Internet Goosing the Antithesis

Tuesday, July 03, 2007

Atheism Popularity is Atheist Panic?

I ran across this interesting Associated Press article that attempts to put the recent popularity of books by the No-God Squad (Harris, Dawkins, Dennett, Hitchens, et al) into a context of atheist panic.

Cited in the article is Richard Mouw, the president of Fuller Theological Seminary, who suggests that "it's almost like they all had a meeting and said, 'Let's counterattack.'"

In some ways this characterization is apt- the escalation of terrorism conducted by Muslim extremists directly motivated Sam Harris, and has been used extensively by the rest of the squad to point out the dangers associated with uncritical superstitious thought. But these arguments have been around for as long as atheism- is there any explanation for their new popularity?

According to Christopher Hitchens, "There are a lot of people, in this country in particular, who are fed up with endless lectures by bogus clerics and endless bullying."

But Douglas Wilson, a theological fellow at St. Andrews College, says that the books reflect a "secular panic," in which "nonbelievers are finally realizing that, contrary to what they were taught in college, faith is not dead."

I wonder which college course that was taught in... "Blowing Smoke 101?" Any objective observer of American culture doesn't need Wilson's chuckling reassurance that faith is alive and well. Although Wilson's claim that the continued influence of creationism and religious opposition to stem cell research are a source of dismay to nonbelievers, these are also nothing new.

Christian Smith, a professor of sociology at Notre Dame, offers that "there is this general sense that evangelicals have really gained a lot of power in the United States, and the Bush administration seems to represent that in some significant ways."

But again, evangelicals have been exercising political power in this country for decades- ever since Jerry Falwell's now-defunct Moral Majority first organized.

Richard Mouw suggests that some of the blame for the supposed backlash should be laid at Christians' feet: "We have done a terrible job of presenting our perspective as a plausible worldview that has implications for public life and for education, presenting that in a way that is sensitive to the concerns of people who may disagree. Whatever may be wrong with Christopher Hitchens' attacks on religious leaders, we have certainly already matched it in our attacks."

This is unintentionally insulting - the implication is that if only the Christian message was articulated better, atheists wouldn't have a problem with it.

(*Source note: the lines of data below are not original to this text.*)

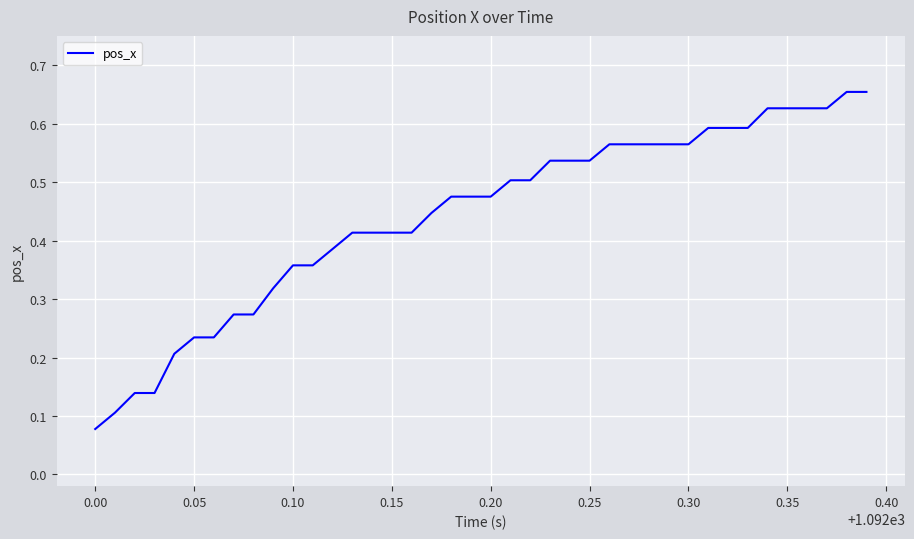

Does the chart have visible grid lines?

Yes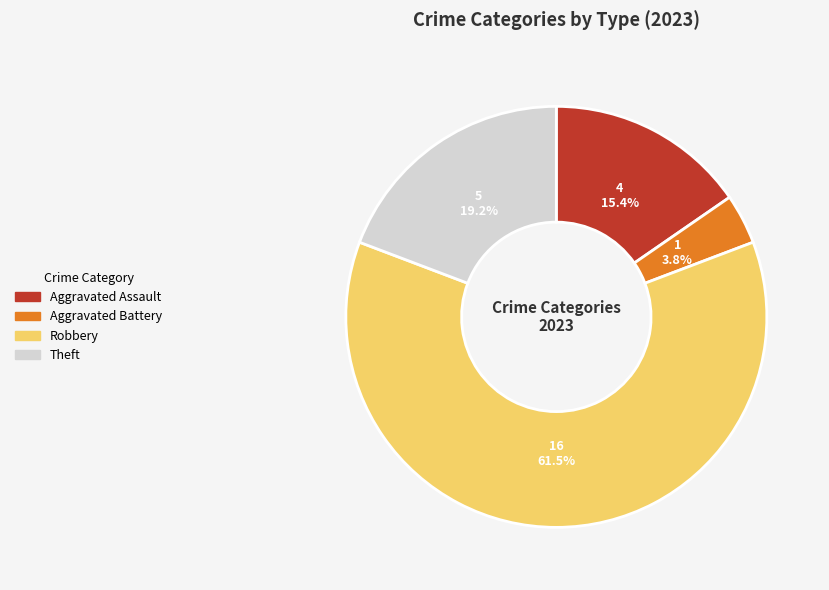

Count the number of slices in the pie.

4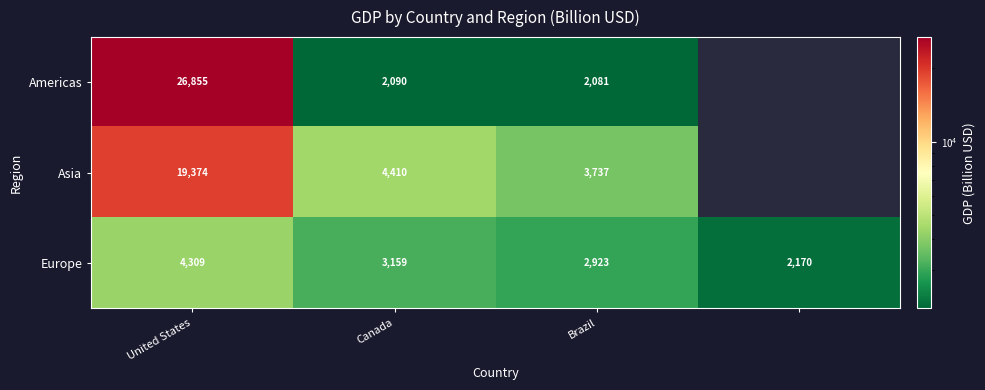

What is the difference between the highest and lowest values at Canada?

2320.0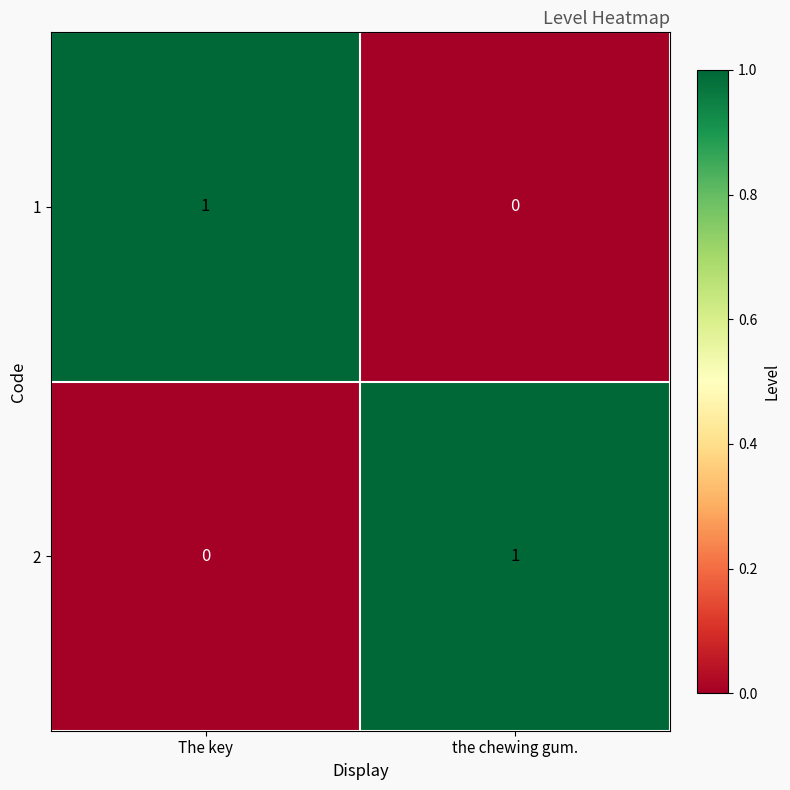

Is it true that 2 equals 1 at the chewing gum.?

True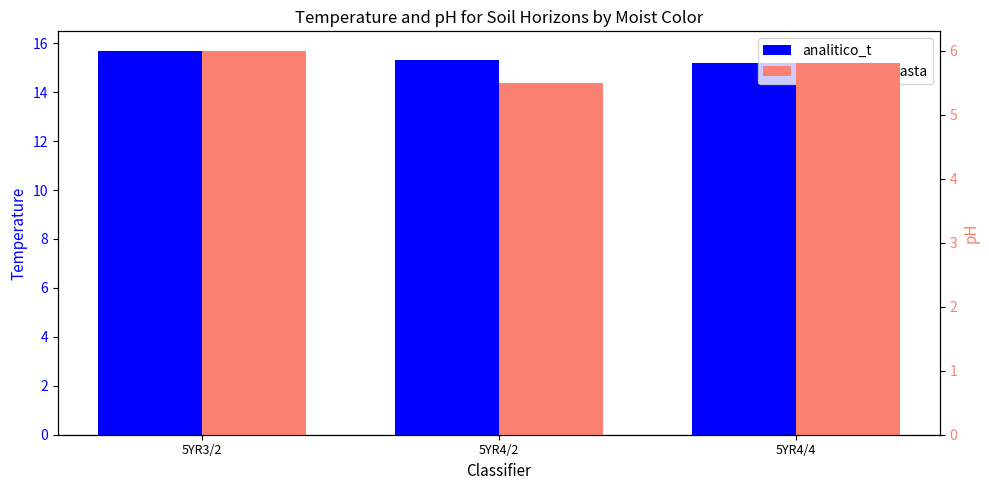

Rank the series by their average value, from lowest to highest.

analitico_ph_pasta, analitico_t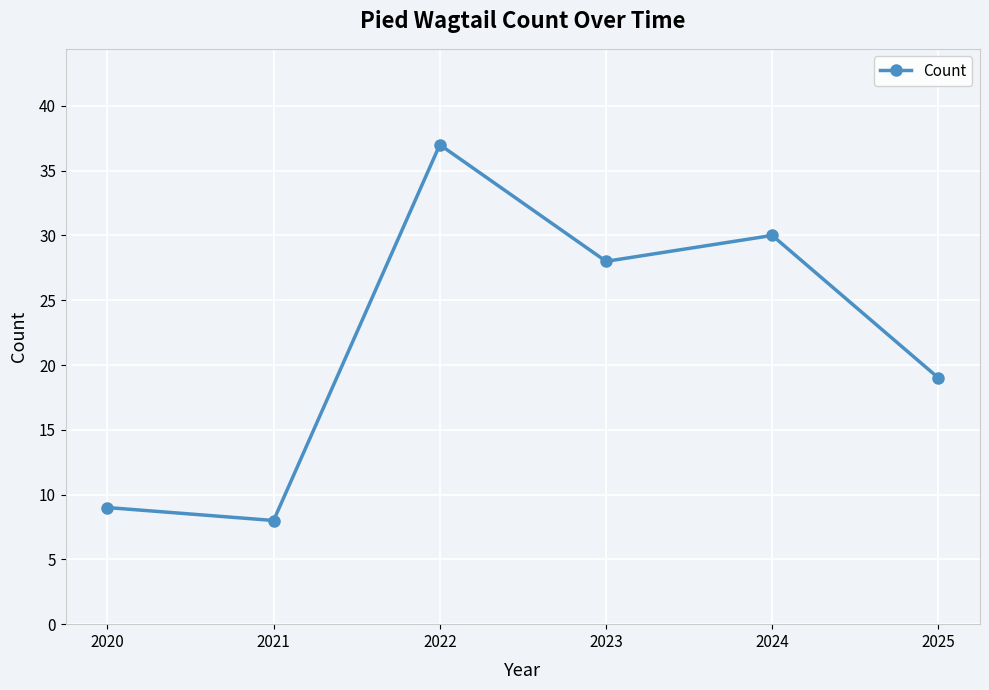

Where is the first local minimum?

2021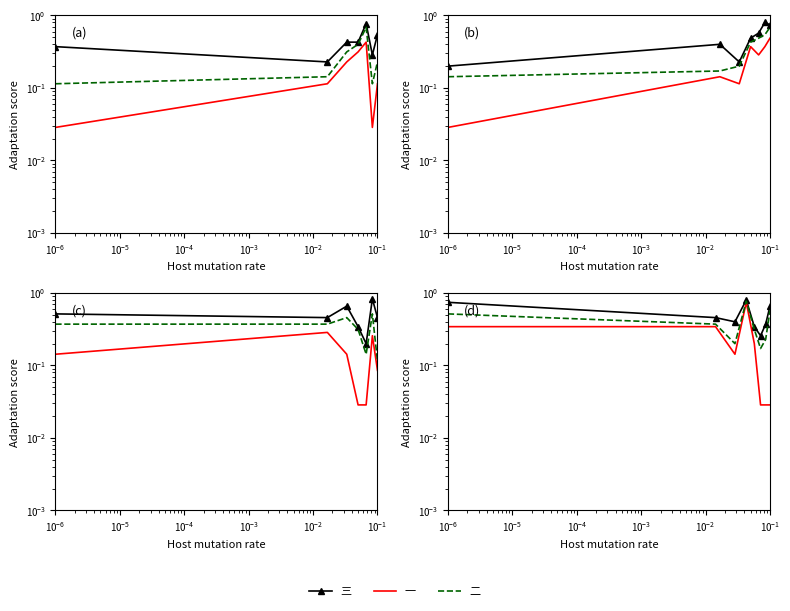

True or false: 二 has a value of 0.2 at $\mathdefault{10^{-1}}$.

True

Or interpreted another way, atheists are just too stupid to recognize that Christianity is beneficial unless it's dumbed down enough for us to understand. Save the effort, guys - most of us know more about Christianity than you do. It's not the packaging that turns us off - we've actually tried what's in the box.

So, apparently, the best Christians can offer for the growing popularity of atheism is 1) misplaced fear of terrorism, 2) the discovery of religious influence in politics, 3) atheists have misunderstood the Christian message. Ironically, a reasonable explanation can be found at the end of the article, with the observation that interest in religiously-themed books has been growing over the past 15 years, and thus atheism-themed books are bound to enjoy some increased attention as well. To that, I would add that the waning influence of religious institutions in this country has resulted in a large number of people who are either sympathetic to atheism, or disenchanted enough with religion to find such books a worthwhile read.

Rather than being prompted by a "secular panic," I would argue that these herald the beginning of a religious panic, as evidenced by the reactionary publications of Douglas Wilson's "Letter From a Christian Citizen" and Alister McGrath's "The Dawkins Delusion?"

Post a Comment


At 7/04/2007 6:36 PM, Blogger John declaimed...

I don't think it is the case that Mouw is saying that were our worldview articulated better then we wouldn't be seeing these attacks. What I think he is saying, and something I have been saying recently, is that these attacks are well deserved and long overdue.

Personally, I think we as Christians have said and done some seriously stupid things. I'll be honest here: I hate the 'religious right' idea; I hate the unjustified republicanism; I hate the fear of gays and atheists and scientists; I hate the teaching of creationism as science in private Christian schools; and I hate the peddling of stupid ideas that we subject what we think is Christ to in the public square.

This is what I think he means in a lot of ways. Am I any better? Probably not. But I don't go around saying the Tsunamis were God's wrath or that atheists have no reason to be moral. I'm glad we're getting some backlash. I hope it will lead to more humility and less desire to see America as some giant church to legislate with.

There's a rant for you. And again, I still can't distance myself from my brothers and sisters, no matter how dumb some of the things they can say are.